I would not want them designing the foundation elements. And to ask them to design the embedment depth, is in fact asking them to design the foundation. That's not their purview, that's the EOR's (or as I'm starting to see lately a different delegated design engineer).

On a side note, I have no idea how some engineers have sold owners on paying them professional fees, only to have them delegate both the superstructure and the foundation designs to other engineers. What they hell are they providing the owner besides someone to coordinate between two engineers for an exorbitant fee.
 
Embedment depth is now and always shall be, part of the foundation design, amen. I've never had a disagreement on this. As stated above, they can't design embedment without designing the concrete.
 
I've posted before in a question about sealed drawings and PEMBs, and I work as a sealing engineer at a major PEMB supplier.

Jayrod and JAE have it correct, we check the anchors for the tension and shear requirements of the steel itself, but make no attempt to make any of the concrete checks.

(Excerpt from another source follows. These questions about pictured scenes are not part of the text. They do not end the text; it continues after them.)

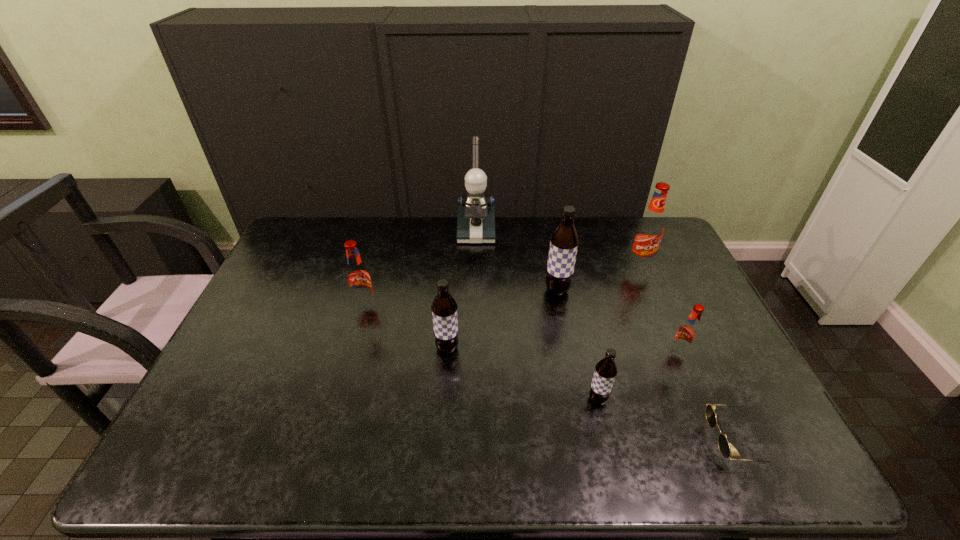
Identify the location of the second nearest object. The width and height of the screenshot is (960, 540). (605, 372).

Locate an element on the screen. The width and height of the screenshot is (960, 540). the nearest brown root beer is located at coordinates (605, 372).

The height and width of the screenshot is (540, 960). Identify the location of the shortest object. (723, 444).

This screenshot has height=540, width=960. Find the location of `the nearest object`. the nearest object is located at coordinates (723, 444).

You are a GUI agent. You are given a task and a screenshot of the screen. Output one action in this format:
    pyautogui.click(x=<x>, y=<y>)
    Task: Click on the vacant space located on the right of the farthest object
    
    Given the screenshot: What is the action you would take?
    pyautogui.click(x=540, y=231)

Identify the location of free space located 0.230m on the left of the farthest root beer. (560, 264).

At what (x,y) coordinates should I click in order to perform the action: click on free space located on the right of the biggest brown root beer. Please return your answer as a coordinate pair (x, y). The image size is (960, 540). Looking at the image, I should click on (637, 291).

Locate an element on the screen. vacant area located on the front of the leftmost object is located at coordinates (344, 382).

The height and width of the screenshot is (540, 960). I want to click on vacant space located 0.240m on the left of the leftmost brown root beer, so click(348, 348).

Where is `free space located 0.080m on the right of the smallest red root beer`? The width and height of the screenshot is (960, 540). free space located 0.080m on the right of the smallest red root beer is located at coordinates (717, 354).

We only design the steel, and that is laid out pretty specifically in our contracts. If the EOR desires a different anchor bolt pattern or size, we usually accommodate that for no charge, as long as it doesn't require us to provide a drastically different amount of steel.

BUGGAR (Structural)
Can you imagine a PEMB Engineer figuring out ACI Appendix D?

Most of the more experienced engineers do understand the provisions of Appendix D and Chapter 17 (ACI 318-14 and beyond). Some of the states I seal require an SE license, so I've passed the same 16 hour exam others on this forum have as well.

I know PEMB engineers get a bad name for what they do, but to think we're incapable of understanding a different material or the requirements of it is downright insulting.
 
I don't think BUGGAR meant insulting, but reflecting the prevalent sentiment of dislike and distrust of the PEMB designers, who provide those details (spacing, edge distance) that are not shown the slight understanding of the concerns/design difficulties of the structural/foundation designers. I have no doubt there are talent/capable persons in the PEMB industry, but to my disappointment, the industry is so rigid, and incapable of change after years of complains gathered from the design engineers.